▶ _Extrait fourni_:
--------------------------------------------------

L’amertume des auteurs de la tribune montre qu’en fait, ils espèrent voir leurs études porter des fruits politiques. Pourtant ils devraient savoir que toute action politique repose sur des jugements de valeur. Ils devraient savoir que, dans le régime moderne de la pensée scientifique, il est impossible de fonder un jugement de valeur sur un jugement de fait. On se demande si ces intellectuels ont entendu parler du paralogisme naturaliste et de sa dénonciation par David Hume. Mais il n’est pas besoin de connaître l’histoire de la philosophie moderne pour comprendre que jamais on ne pourra déduire logiquement une prescription d’ordre éthique ou politique à partir d’une description scientifique des phénomènes. Les discours qui tendent à justifier une pratique à partir de considérations scientifiques n’y parviennent qu’en introduisant subrepticement à un moment donné un principe moral d’autant plus contestable qu’il est plus dissimulé.

--------------------------------------------------

▶ _Exercice court 1_:
Répondez aux questions suivantes sur l'extrait sur les jugements de valeur :
(a) Sur quoi repose toute action politique ?
(b) Quel philosophe est cité pour avoir dénoncé le paralogisme naturaliste ?
(c) Comment les discours qui justifient une pratique par des considérations scientifiques y parviennent-ils ?
▶ _Exercice court 2_:
Écrivez la suite de l'extrait sur les jugements de valeur en reprenant après sa dernière phrase.

--------------------------------------------------

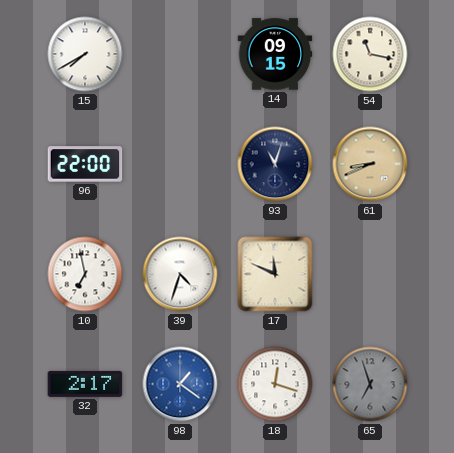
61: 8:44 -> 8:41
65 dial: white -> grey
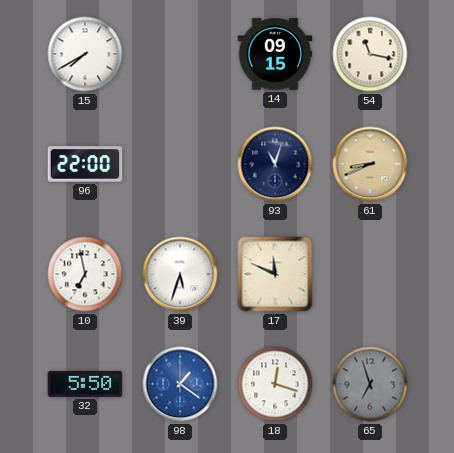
39: 4:33 -> 5:33
32: 2:17 -> 5:50
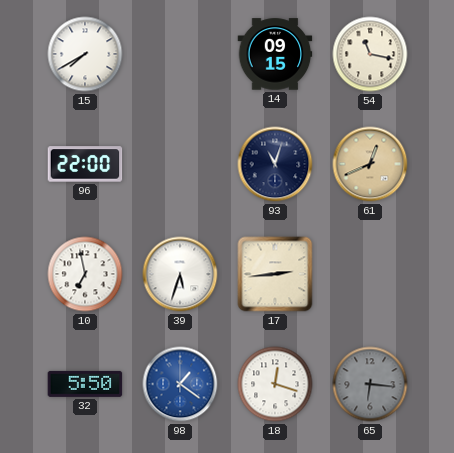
61: 8:41 -> 12:41
17: 11:49 -> 2:44
65: 6:57 -> 6:16
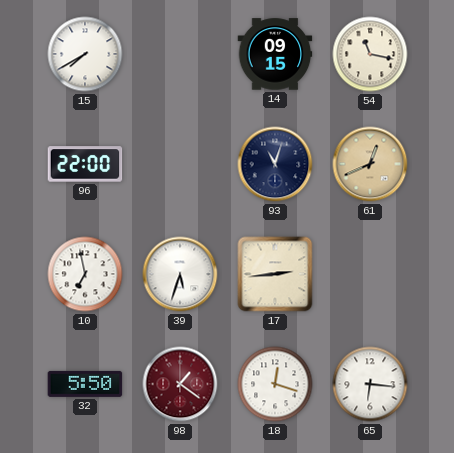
98 dial: blue -> burgundy
65 dial: grey -> white
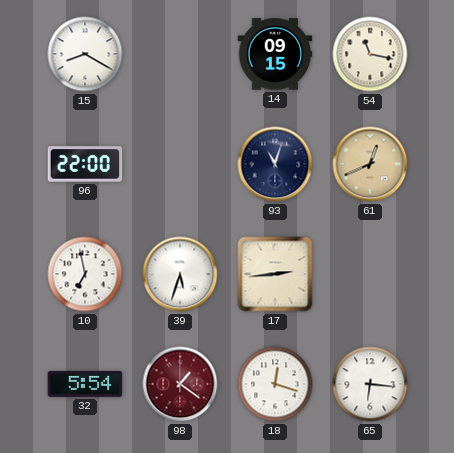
15: 7:40 -> 8:20
32: 5:50 -> 5:54
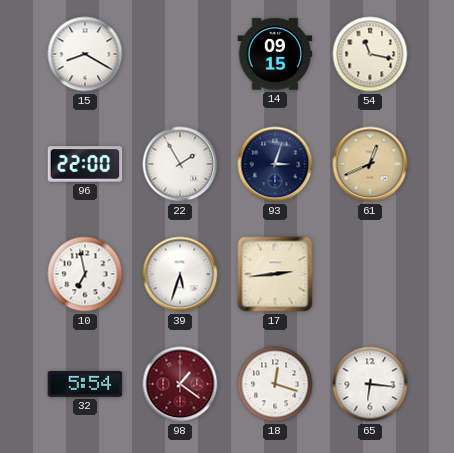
22: none -> 1:55
93: 11:03 -> 3:03
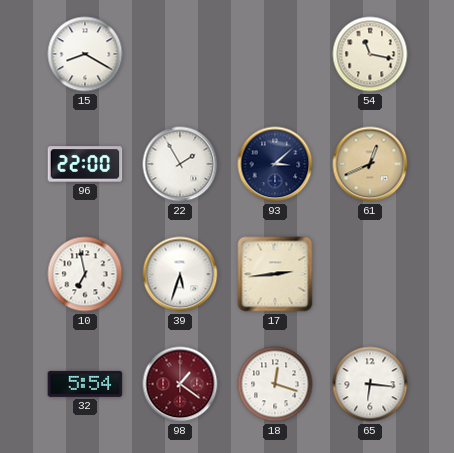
14: 09:15 -> none
93: 3:03 -> 3:08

--------------------------------------------------

▶ _Résultat obtenu 1_:
(a) Sur des jugements de valeur.
(b) David Hume.
(c) En introduisant subrepticement, à un moment donné, un principe moral.

▶ _Résultat obtenu 2_:
Un des intérêts de cette tribune est de laisser apparaître le moyen terme entre les études de genre et le combat politique :

Nos travaux soulignent la force d’inertie des normes qui assignent des places différentes selon un ordre sexuel hiérarchisé. Il a certes changé depuis une ou deux générations ; les inégalités entre les sexes n’en perdurent pas moins malgré l’égalité que revendiquent nos sociétés. S’il faut étudier les normes de genre qui continuent de reproduire cet écart entre les principes proclamés et la pratique constatée, c’est dans l’espoir de le réduire.

Que nos sociétés revendiquent l’égalité juridique entre tous les citoyens, cela est tout à fait à leur honneur. Il est probable que le message chrétien y est pour quelque chose, lui qui affirme l’égale dignité de tous les êtres humains devant Dieu. Mais le concept d’égalité va-t-il de soi comme semblent le penser les auteurs de la tribune ? En fait, il y a plusieurs manières de concevoir l’égalité entre les êtres humains. Toutes ne sont pas également bonnes et justes. Il n’est pas souhaitable de rejeter au nom de l’égalité tous les particularismes. De même, il ne convient pas de nier, au nom de l’égale dignité de l’homme et de la femme, une complémentarité liée à la différence de leurs rôles dans la mise au monde de l’enfant.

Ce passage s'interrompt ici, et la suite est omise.